> **Activity**
Each entry should be copied as it stands, leaving the pictures behind.

(Material for the task Opens)

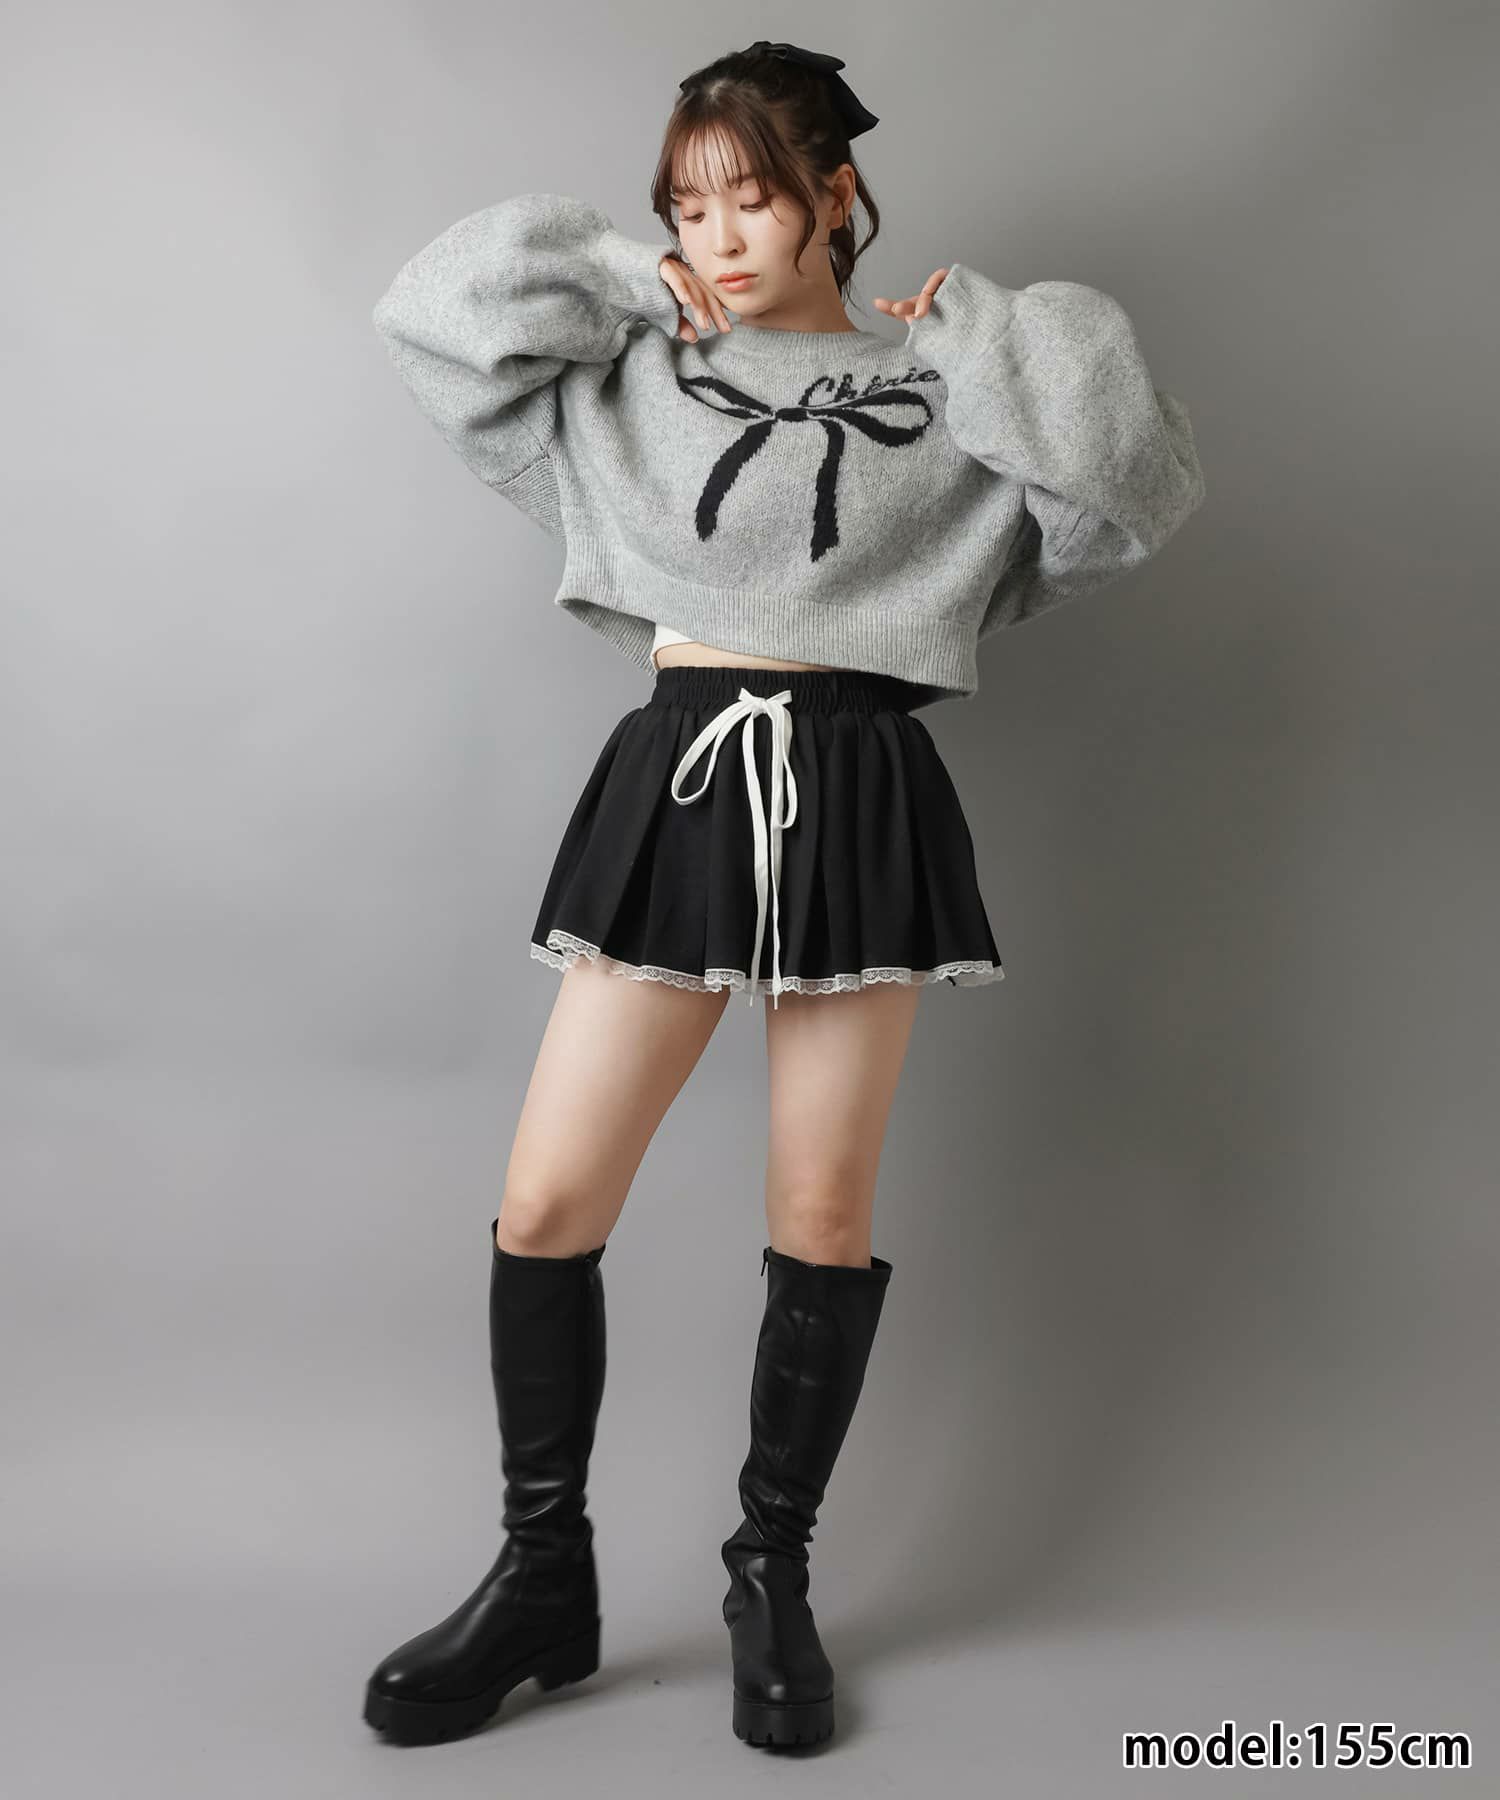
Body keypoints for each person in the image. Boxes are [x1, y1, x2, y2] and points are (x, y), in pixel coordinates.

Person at [360, 38, 1206, 1751]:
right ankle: (542, 1575)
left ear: (836, 193)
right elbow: (430, 315)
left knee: (821, 1211)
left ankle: (773, 1572)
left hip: (860, 786)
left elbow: (1131, 485)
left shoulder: (947, 391)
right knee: (548, 1199)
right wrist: (623, 271)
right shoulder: (632, 373)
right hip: (681, 776)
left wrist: (980, 336)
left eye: (750, 197)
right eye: (689, 204)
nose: (720, 235)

(Material for the task Closes)

> **Written solution**
Body keypoints for each person in the image. Boxes are [x1, y1, x2, y2] and points are (x, y), in pixel coordinates.

Person at [360, 38, 1206, 1751]:
right ankle: (542, 1575)
left ear: (836, 193)
right elbow: (430, 315)
left knee: (821, 1211)
left ankle: (773, 1572)
left hip: (860, 786)
left elbow: (1131, 485)
left shoulder: (947, 391)
right knee: (548, 1199)
right wrist: (623, 271)
right shoulder: (632, 373)
right hip: (681, 776)
left wrist: (980, 336)
left eye: (750, 197)
right eye: (689, 204)
nose: (720, 235)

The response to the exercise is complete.